NEW YORK — The nation’s biggest bank said Monday its third- quarter profit dropped 57 percent after it took a hit of more than $3 billion in mortgage-backed-security losses, leveraged-debt write-downs and fixed-income trading losses.
The bank also boosted loan-loss provisions by $2.24 billion – higher than it estimated a week ago – in anticipation of more deterioration in consumer credit.
Citigroup’s net income fell to $2.38 billion, or 47 cents per share, in the July-to-September period. That’s down from $5.51 billion, or $1.10 a share, in the same period a year earlier. Revenue in the quarter rose 6 percent to $22.66 billion from $21.42 billion a year earlier.
Mattel Corp.
EL SEGUNDO, CALIF. — The world’s biggest toymaker reported a 1 percent drop in fiscal third-quarter profit, due to the impact of charges, costs and supply-chain delays related to multiple product recalls.

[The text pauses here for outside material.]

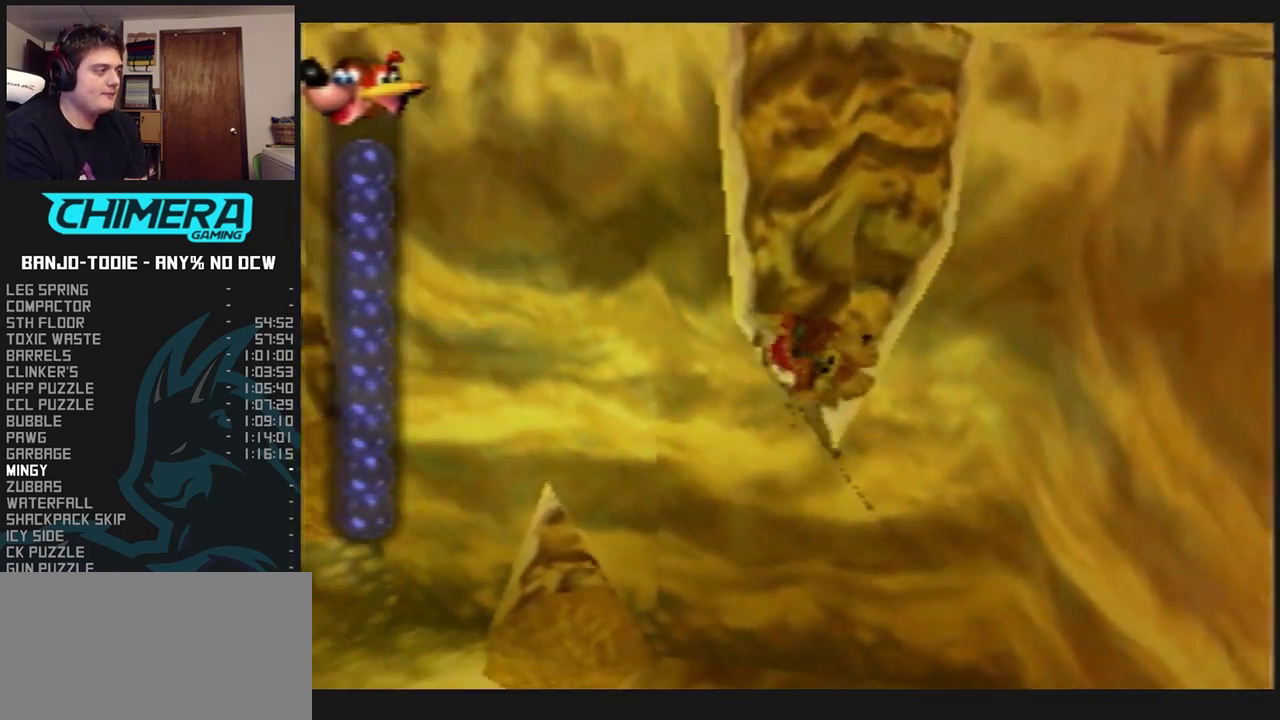
{"buttons": ["L1", "Z"], "left_stick": "center", "events": [[200, "R1", "down"], [200, "START", "down"], [233, "R1", "up"], [233, "START", "up"], [367, "left_stick", "up-left"], [467, "left_stick", "center"]]}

The company said net income for the quarter ended Sept. 30 slipped to $236.8 million, or 61 cents per share, from $239 million, or 62 cents per share, in the year- ago period. Latest-quarter results included charges of about $40 million related to the company’s product recalls covering merchandise containing small magnets or tainted with lead paint.
Sales rose 3 percent to $1.84 billion from $1.79 billion a year ago, mainly helped by the weaker dollar.
Charles Schwab Corp.
SAN FRANCISCO — The discount brokerage’s third-quarter profit surpassed analyst expectations as it reaped a big gain from the sale of its wealth-management division and harvested more revenue from an expanding mix of customers.
Schwab said Monday it earned $1.53 billion, or $1.28 per share, during the three months ended in September, a more than fivefold increase from $266 million, or 21 cents per share, a year ago. Revenue for the period totaled $1.29 billion, a 21 percent improvement from the prior year.